Menanggapi viralnya foto tersebut, media internasional telah menghubungi otoritas Arab Saudi yang mengelola Masjidil Haram untuk meminta klarifikasi. Hingga kini, belum ada pernyataan resmi yang disampaikan.

Perusahaan DP World yang dipimpin Ahmed bin Sulayem juga menolak memberikan komentar terkait foto tersebut.

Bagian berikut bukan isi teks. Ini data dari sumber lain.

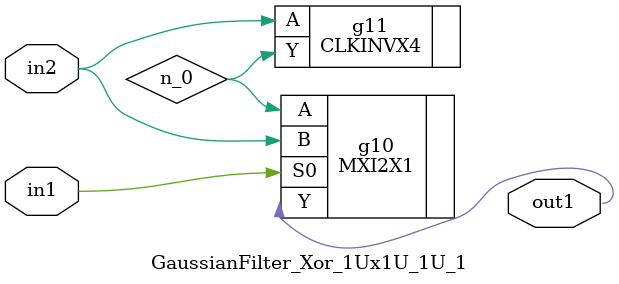
<source format=v>
`timescale 1ps / 1ps


module GaussianFilter_Xor_1Ux1U_1U_1(in2, in1, out1);
  input in2, in1;
  output out1;
  wire in2, in1;
  wire out1;
  wire n_0;
  MXI2X1 g10(.A (n_0), .B (in2), .S0 (in1), .Y (out1));
  CLKINVX4 g11(.A (in2), .Y (n_0));
endmodule



</source>
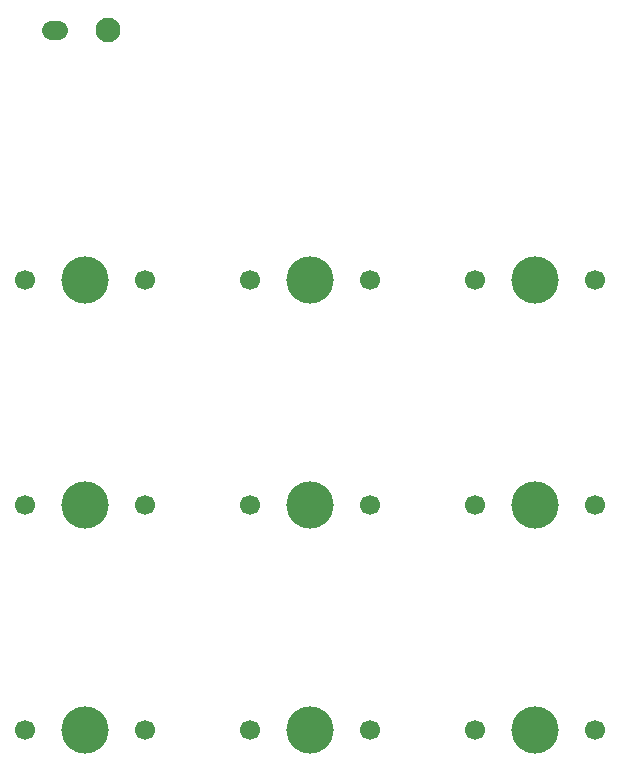
<source format=gbr>
%TF.GenerationSoftware,KiCad,Pcbnew,9.0.2*%
%TF.CreationDate,2025-06-03T16:26:03-04:00*%
%TF.ProjectId,HackpadAllan,4861636b-7061-4644-916c-6c616e2e6b69,rev?*%
%TF.SameCoordinates,Original*%
%TF.FileFunction,NonPlated,1,2,NPTH,Mixed*%
%TF.FilePolarity,Positive*%
%FSLAX46Y46*%
G04 Gerber Fmt 4.6, Leading zero omitted, Abs format (unit mm)*
G04 Created by KiCad (PCBNEW 9.0.2) date 2025-06-03 16:26:03*
%MOMM*%
%LPD*%
G01*
G04 APERTURE LIST*
G04 aperture for slot hole*
%TA.AperFunction,ComponentDrill*%
%ADD10C,1.600000*%
%TD*%
%TA.AperFunction,ComponentDrill*%
%ADD11C,1.700000*%
%TD*%
%TA.AperFunction,ComponentDrill*%
%ADD12C,2.100000*%
%TD*%
%TA.AperFunction,ComponentDrill*%
%ADD13C,4.000000*%
%TD*%
G04 APERTURE END LIST*
D10*
%TO.C,SW10*%
X128693750Y-66850000D02*
X128093750Y-66850000D01*
D11*
%TO.C,SW1*%
X125870000Y-88000000D03*
%TO.C,SW4*%
X125870000Y-107050000D03*
%TO.C,SW7*%
X125870000Y-126100000D03*
%TO.C,SW1*%
X136030000Y-88000000D03*
%TO.C,SW4*%
X136030000Y-107050000D03*
%TO.C,SW7*%
X136030000Y-126100000D03*
%TO.C,SW2*%
X144920000Y-88000000D03*
%TO.C,SW5*%
X144920000Y-107050000D03*
%TO.C,SW8*%
X144920000Y-126100000D03*
%TO.C,SW2*%
X155080000Y-88000000D03*
%TO.C,SW5*%
X155080000Y-107050000D03*
%TO.C,SW8*%
X155080000Y-126100000D03*
%TO.C,SW3*%
X163970000Y-88000000D03*
%TO.C,SW6*%
X163970000Y-107050000D03*
%TO.C,SW9*%
X163970000Y-126100000D03*
%TO.C,SW3*%
X174130000Y-88000000D03*
%TO.C,SW6*%
X174130000Y-107050000D03*
%TO.C,SW9*%
X174130000Y-126100000D03*
D12*
%TO.C,SW10*%
X132893750Y-66850000D03*
D13*
%TO.C,SW1*%
X130950000Y-88000000D03*
%TO.C,SW4*%
X130950000Y-107050000D03*
%TO.C,SW7*%
X130950000Y-126100000D03*
%TO.C,SW2*%
X150000000Y-88000000D03*
%TO.C,SW5*%
X150000000Y-107050000D03*
%TO.C,SW8*%
X150000000Y-126100000D03*
%TO.C,SW3*%
X169050000Y-88000000D03*
%TO.C,SW6*%
X169050000Y-107050000D03*
%TO.C,SW9*%
X169050000Y-126100000D03*
M02*

</source>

Di sisi lain, media daring yang fokus pada isu Masjidil Haram menerbitkan analisis yang meragukan keaslian kain dalam foto. Berdasarkan tinjauan internal, mereka menilai kain tersebut tidak sepenuhnya sesuai dengan ciri Kiswah asli.

Sejumlah kejanggalan disebutkan, mulai dari ukuran, bahan, tepi kain, hingga motif dan pola yang dinilai berbeda. Media tersebut menegaskan bahwa analisis dilakukan secara independen tanpa afiliasi dengan otoritas Saudi.

Hubungan Panjang Epstein dan Ahmed bin Sulayem

Dokumen yang sama juga menyingkap kedekatan hubungan antara Epstein dan Ahmed bin Sulayem yang berlangsung bertahun-tahun, bahkan setelah Epstein divonis pada 2008 dalam kasus prostitusi anak di bawah umur.

Sejumlah email memperlihatkan percakapan bernuansa seksual dan komentar merendahkan perempuan. Dalam salah satu pesan, Sulayem menyinggung pengalaman seksualnya dengan bahasa vulgar.

Email lain memuat komentar mengenai perempuan asal Ukraina dan Moldova, disertai penilaian fisik yang merendahkan. Dalam korespondensi berbeda, Epstein juga pernah mengirimkan tautan layanan pendamping di Italia yang dibalas singkat oleh Sulayem.

Tak hanya itu, terdapat pula email yang berisi lelucon bernada penghinaan terhadap jamaah Muslim dengan mengaitkannya pada terorisme. Isi pesan tersebut turut menuai kecaman luas di media sosial.

Profil Singkat Ahmed bin Sulayem

Ahmed bin Sulayem dikenal sebagai salah satu tokoh bisnis berpengaruh di Uni Emirat Arab. Ia menjabat sebagai Direktur Utama DP World sejak 2016 dan telah memimpin perusahaan tersebut sebagai ketua sejak 2007.

DP World bergerak di sektor pelabuhan dan infrastruktur dengan investasi di berbagai negara. Hingga kini, perusahaan tersebut belum memberikan pernyataan resmi terkait kontroversi foto yang beredar.

Viralnya kembali dokumen dan korespondensi lama Epstein ini menambah daftar panjang kontroversi yang terus mencuat ke publik, sekaligus memicu perdebatan serius soal etika, penghormatan simbol keagamaan, dan relasi tokoh-tokoh berpengaruh di baliknya.